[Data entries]
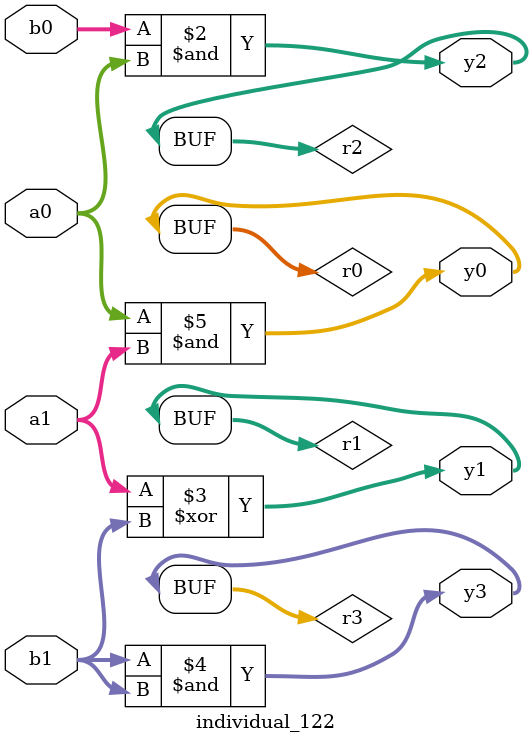
<source format=sv>
module individual_122(input logic [15:0] a1, input logic [15:0] a0, input logic [15:0] b1, input logic [15:0] b0, output logic [15:0] y3, output logic [15:0] y2, output logic [15:0] y1, output logic [15:0] y0);
logic [15:0] r0, r1, r2, r3; 
 always@(*) begin 
	 r0 = a0; r1 = a1; r2 = b0; r3 = b1; 
 	 r2  &=  r0 ;
 	 r1  ^=  b1 ;
 	 r3  &=  r3 ;
 	 r0  &=  a1 ;
 	 y3 = r3; y2 = r2; y1 = r1; y0 = r0; 
end
endmodule
</source>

* _Problem statement_:
Could you output the full set of entries exactly, skipping every picture?

* _Answer to this exercise_:
<source format=sv>
module individual_122(input logic [15:0] a1, input logic [15:0] a0, input logic [15:0] b1, input logic [15:0] b0, output logic [15:0] y3, output logic [15:0] y2, output logic [15:0] y1, output logic [15:0] y0);
logic [15:0] r0, r1, r2, r3; 
 always@(*) begin 
	 r0 = a0; r1 = a1; r2 = b0; r3 = b1; 
 	 r2  &=  r0 ;
 	 r1  ^=  b1 ;
 	 r3  &=  r3 ;
 	 r0  &=  a1 ;
 	 y3 = r3; y2 = r2; y1 = r1; y0 = r0; 
end
endmodule
</source>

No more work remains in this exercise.